* [Task]: The answer must be one number: the count of lines in the data below that include "SilkS".

=======

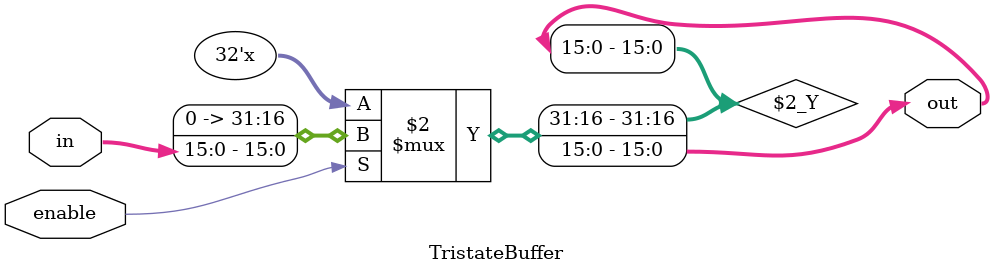
<source format=v>
module TristateBuffer
#(parameter BitCount=16)
(input [BitCount-1:0]in,
input enable,
output [15:0]out);

    assign out=(enable)?in:'bz;
endmodule

</source>
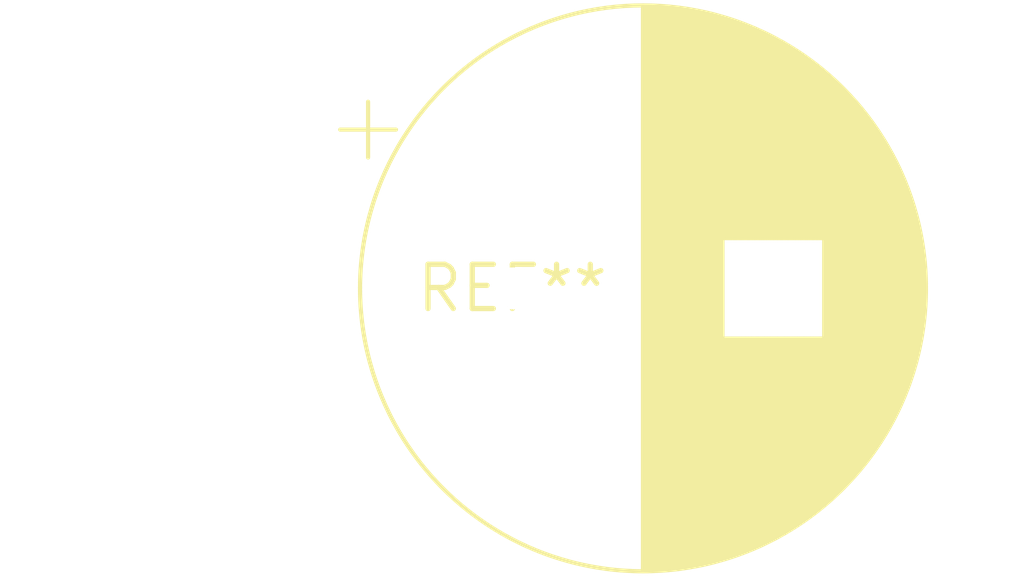
<source format=kicad_pcb>
(kicad_pcb (version 20240108) (generator pcbnew)

  (general
    (thickness 1.6)
  )

  (paper "A4")
  (layers
    (0 "F.Cu" signal)
    (31 "B.Cu" signal)
    (32 "B.Adhes" user "B.Adhesive")
    (33 "F.Adhes" user "F.Adhesive")
    (34 "B.Paste" user)
    (35 "F.Paste" user)
    (36 "B.SilkS" user "B.Silkscreen")
    (37 "F.SilkS" user "F.Silkscreen")
    (38 "B.Mask" user)
    (39 "F.Mask" user)
    (40 "Dwgs.User" user "User.Drawings")
    (41 "Cmts.User" user "User.Comments")
    (42 "Eco1.User" user "User.Eco1")
    (43 "Eco2.User" user "User.Eco2")
    (44 "Edge.Cuts" user)
    (45 "Margin" user)
    (46 "B.CrtYd" user "B.Courtyard")
    (47 "F.CrtYd" user "F.Courtyard")
    (48 "B.Fab" user)
    (49 "F.Fab" user)
    (50 "User.1" user)
    (51 "User.2" user)
    (52 "User.3" user)
    (53 "User.4" user)
    (54 "User.5" user)
    (55 "User.6" user)
    (56 "User.7" user)
    (57 "User.8" user)
    (58 "User.9" user)
  )

  (setup
    (pad_to_mask_clearance 0)
    (pcbplotparams
      (layerselection 0x00010fc_ffffffff)
      (plot_on_all_layers_selection 0x0000000_00000000)
      (disableapertmacros false)
      (usegerberextensions false)
      (usegerberattributes false)
      (usegerberadvancedattributes false)
      (creategerberjobfile false)
      (dashed_line_dash_ratio 12.000000)
      (dashed_line_gap_ratio 3.000000)
      (svgprecision 4)
      (plotframeref false)
      (viasonmask false)
      (mode 1)
      (useauxorigin false)
      (hpglpennumber 1)
      (hpglpenspeed 20)
      (hpglpendiameter 15.000000)
      (dxfpolygonmode false)
      (dxfimperialunits false)
      (dxfusepcbnewfont false)
      (psnegative false)
      (psa4output false)
      (plotreference false)
      (plotvalue false)
      (plotinvisibletext false)
      (sketchpadsonfab false)
      (subtractmaskfromsilk false)
      (outputformat 1)
      (mirror false)
      (drillshape 1)
      (scaleselection 1)
      (outputdirectory "")
    )
  )

  (net 0 "")

  (footprint "CP_Radial_D16.0mm_P7.50mm" (layer "F.Cu") (at 0 0))

)

</source>
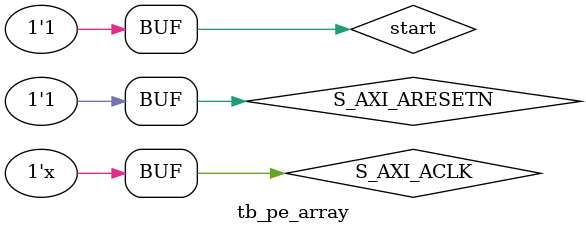
<source format=v>
`timescale 1ns / 1ps

module tb_pe_array();

    reg start;
    wire done;
    reg S_AXI_ARESETN;
    reg S_AXI_ACLK;
    wire [31:0] BRAM_ADDR;
    wire [31:0] BRAM_RDDATA;
    wire [31:0] BRAM_WRDATA;
    wire [3:0] BRAM_WE;
    wire BRAM_CLK;
    
    my_pe_array PE_ARRAY(
        .start(start),
        .done(done),
        .S_AXI_ACLK(S_AXI_ACLK),
        .S_AXI_ARESETN(S_AXI_ARESETN),
        .BRAM_ADDR(BRAM_ADDR),
        .BRAM_RDDATA(BRAM_RDDATA),
        .BRAM_WRDATA(BRAM_WRDATA),
        .BRAM_WE(BRAM_WE),
        .BRAM_CLK(BRAM_CLK)
    );
    
    my_bram #(
        .BRAM_ADDR_WIDTH(32)
    ) BRAM (
        .BRAM_ADDR(BRAM_ADDR),
        .BRAM_CLK(BRAM_CLK),
        .BRAM_WRDATA(BRAM_WRDATA),
        .BRAM_RDDATA(BRAM_RDDATA),
        .BRAM_EN(1'b1),
        .BRAM_RST(~S_AXI_ARESETN),
        .BRAM_WE(BRAM_WE),
        .done(done)
    );
    
    initial begin
        start <= 0;
        S_AXI_ACLK <= 0;
        S_AXI_ARESETN <= 0;
        #20; 
        S_AXI_ARESETN <= 1;
        start <= 1;
    end
    
    always #5 S_AXI_ACLK = ~S_AXI_ACLK;

endmodule

</source>
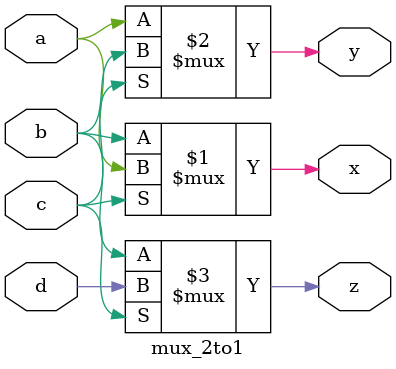
<source format=v>
module mux_2to1(
    input a, b, c, d,
    output x, y, z
);

assign x = c ? a : b;
assign y = c ? b : a;
assign z = c ? d : b;

endmodule
</source>
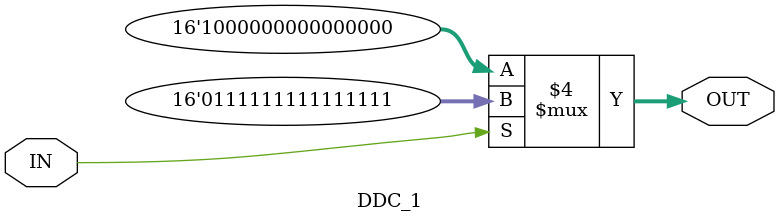
<source format=v>
`timescale 1ns / 1ps


module DDC_1(
    input wire IN,
    output reg [15:0] OUT
    );
    
    always @(IN) begin
        if(IN == 1'b1)
            OUT <= 16'b0111111111111111;
        else
            OUT <= 16'b1000000000000000;
    end
endmodule

</source>
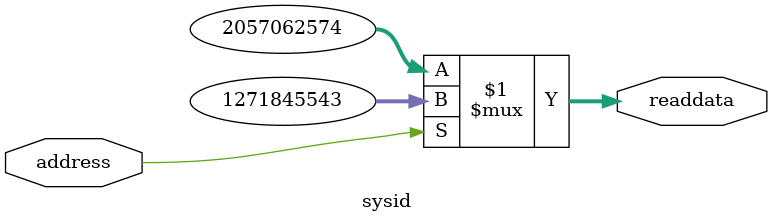
<source format=v>

`timescale 1ns / 1ps
// synthesis translate_on

// turn off superfluous verilog processor warnings 
// altera message_level Level1 
// altera message_off 10034 10035 10036 10037 10230 10240 10030 

module sysid (
               // inputs:
                address,

               // outputs:
                readdata
             )
;

  output  [ 31: 0] readdata;
  input            address;

  wire    [ 31: 0] readdata;
  //control_slave, which is an e_avalon_slave
  assign readdata = address ? 1271845543 : 2057062574;

endmodule


</source>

=======

* [Expected output]: 2